Estou indo para China e Índia dar aula, operar, trocar conhecimentos e comemorar os 20 anos que ensino e aprendo por lá. Esses países estão mudando a dimensão do ensino, principalmente na área médica. Já nas telas, um confuso e genial cidadão, vivido por Keanu Reeves, começa a desconfiar do seu “mundo”, é abordado e levado a tentar entendê-lo. Oferecem-lhe uma pílula azul, na qual ele poderia continuar no mundo virtual e ilusório (a tal Matrix) ou a vermelha, onde ele teria a chance de saber como é o mundo real.
O Brasil possui médicos brilhantes, assim como surfistas, ginastas, engenheiros e todos os tipos de profissionais que se destacam no mundo todo, mas um detalhe às vezes passa desapercebido: grande parte tomou a pílula vermelha e visitou a dimensão real de outro país para aprimorar o conhecimento. Eu mesmo tomei essa decisão.
Aqui, não temos ondas grandes. Temos que aprender fora para, assim, sermos competitivos. Da mesma forma, não temos condições de propor um ensino avançado. Só temos uma universidade médica entre as 100 melhores do mundo, que está atualmente na 86ª colocação. O Chile e a Argentina possuem universidades mais bem classificadas. A China possui quase 10 entre as 100 melhores. Por outro lado, a cada dia que passa são criados cursos sem nenhum critério, se multiplicando e resistindo como os agentes do filme “Matrix”. Nessa simulação virtual que vivemos, cursos, congressos e aulas são dados por professores e palestrantes que replicam as informações que foram geradas no mundo real, que diferentemente do filme não é nada apocalíptico: as Universidades Americanas, Europeias e Asiáticas.

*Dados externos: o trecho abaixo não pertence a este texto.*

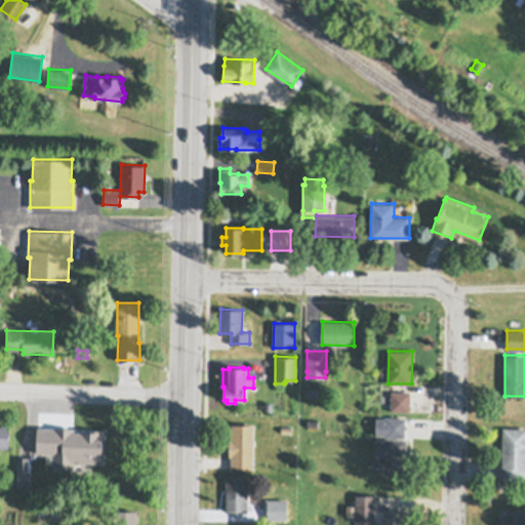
[(391,392),(410,392),(410,411),(391,410),(391,392)]
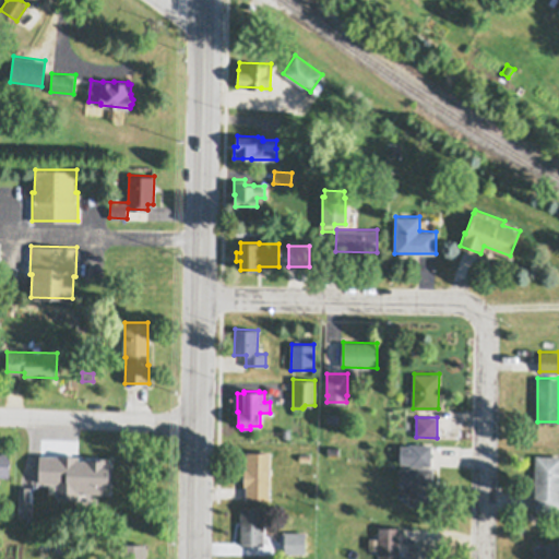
[(411,443),(431,444),(431,465),(411,465),(411,463),(400,463),(401,444),(411,445),(411,443)]
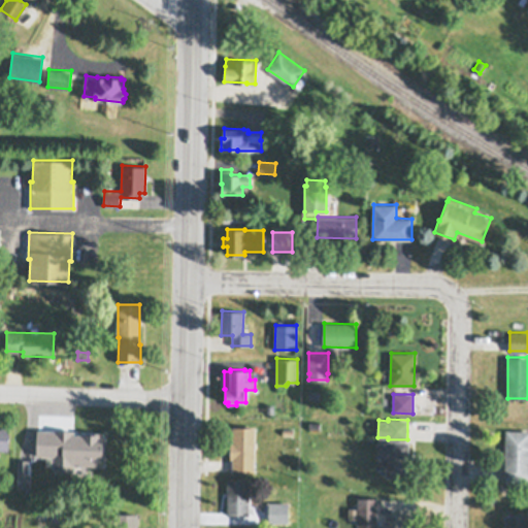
[(88,422),(103,422),(103,442),(88,442),(88,422)]
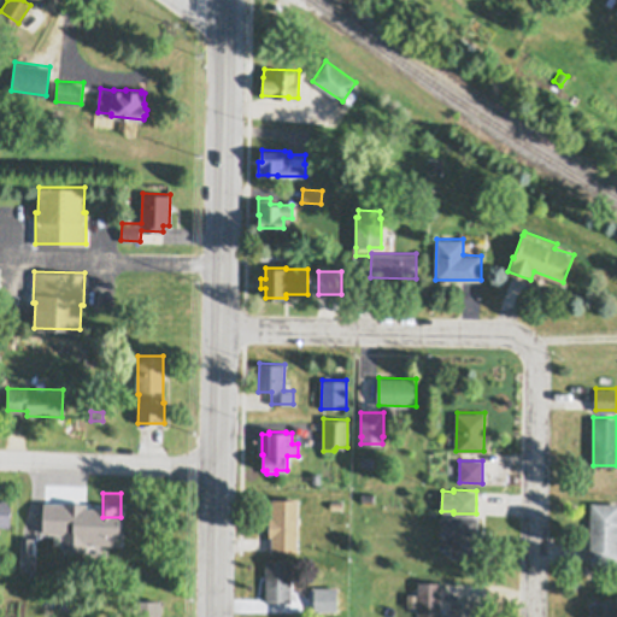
[(0,524),(0,498),(11,499),(10,526),(0,524)]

Os hospitais daqui utilizam equipamentos, medicamentos e todo tipo de insumo que também veio de lá. É desanimador caminhar pela realidade virtual que vive a medicina brasileira. Como no filme, parece que todos acham normal, mas a verdade é que vivemos uma cópia, replicamos o que não criamos.
Brigas de especialidades pelo ato médico, discussões sobre regras e protocolos. Uma realidade virtual que assim como na película, tenta manter o controle sobre jovens médicos e a população, enquanto a grande energia do estudo e da pesquisa é gasta no real mundo das Universidades de fora e pouca aqui no Brasil.
A realidade pós apocalíptica é que nos laboratórios de pesquisas brasileiros, poucos e heróicos professores resistem. Não tem o que comer, quer dizer insumos para pesquisar, suas naves estão obsoletas (equipamentos), não conseguem peças de reposição (nada é atualizado) e assim como no filme, são atacados pelas sentinelas contentoras de verbas, muitas vezes que rondam a própria Universidade.
A ignorância da Matrix com os novos cursos e as redes sociais têm sido amplamente alimentada e o mundo virtual da medicina brasileira tem se expandido cada vez mais.
Não vivemos uma ficção e por isso não podemos formar um exército de rebeldes e lutar fisicamente por mudanças. Temos que continuar tentando com que cada vez mais médicos e estudantes brasileiros tomem a pílula correta e passem um tempo no mundo real, para que um dia, quem sabe, ela seja produzida também por aqui.